▶ **Request**:
Can you turn the lines from the one with "Reading left to" to the one with "Col 16: median" into a numbered list, dropping any blank lines?

▶ **Exercise materials**:
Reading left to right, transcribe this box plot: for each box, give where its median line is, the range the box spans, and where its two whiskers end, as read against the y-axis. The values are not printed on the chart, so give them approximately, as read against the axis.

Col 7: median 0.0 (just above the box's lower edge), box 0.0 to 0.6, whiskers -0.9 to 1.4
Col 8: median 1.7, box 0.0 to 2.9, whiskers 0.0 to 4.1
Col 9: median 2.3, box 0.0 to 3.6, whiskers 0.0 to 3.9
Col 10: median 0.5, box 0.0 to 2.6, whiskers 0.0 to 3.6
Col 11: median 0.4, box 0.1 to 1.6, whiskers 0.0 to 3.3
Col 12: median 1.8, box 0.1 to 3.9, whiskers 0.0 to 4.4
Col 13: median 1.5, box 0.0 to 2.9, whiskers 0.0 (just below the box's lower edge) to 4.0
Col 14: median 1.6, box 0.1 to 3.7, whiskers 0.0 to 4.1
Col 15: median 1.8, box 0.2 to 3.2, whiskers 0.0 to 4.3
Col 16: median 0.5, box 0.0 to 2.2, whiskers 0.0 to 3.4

...

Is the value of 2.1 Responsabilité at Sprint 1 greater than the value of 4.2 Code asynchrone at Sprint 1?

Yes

--

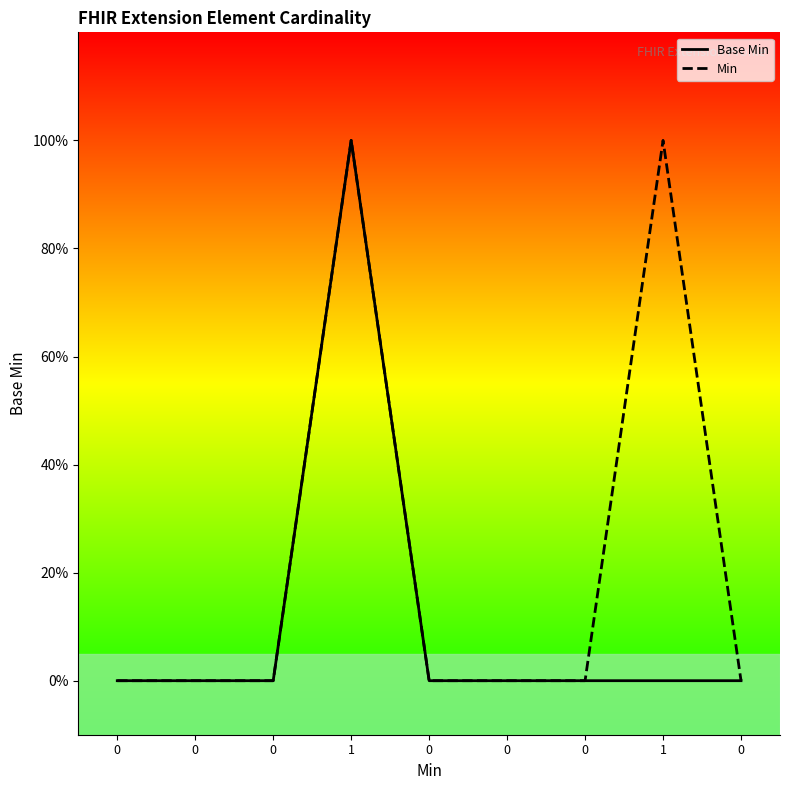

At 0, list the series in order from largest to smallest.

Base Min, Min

▶ **Exercise output**:
1. Reading left to right, transcribe this box plot: for each box, give where its median line is, the range the box spans, and where its two whiskers end, as read against the y-axis. The values are not printed on the chart, so give them approximately, as read against the axis.
2. Col 7: median 0.0 (just above the box's lower edge), box 0.0 to 0.6, whiskers -0.9 to 1.4
3. Col 8: median 1.7, box 0.0 to 2.9, whiskers 0.0 to 4.1
4. Col 9: median 2.3, box 0.0 to 3.6, whiskers 0.0 to 3.9
5. Col 10: median 0.5, box 0.0 to 2.6, whiskers 0.0 to 3.6
6. Col 11: median 0.4, box 0.1 to 1.6, whiskers 0.0 to 3.3
7. Col 12: median 1.8, box 0.1 to 3.9, whiskers 0.0 to 4.4
8. Col 13: median 1.5, box 0.0 to 2.9, whiskers 0.0 (just below the box's lower edge) to 4.0
9. Col 14: median 1.6, box 0.1 to 3.7, whiskers 0.0 to 4.1
10. Col 15: median 1.8, box 0.2 to 3.2, whiskers 0.0 to 4.3
11. Col 16: median 0.5, box 0.0 to 2.2, whiskers 0.0 to 3.4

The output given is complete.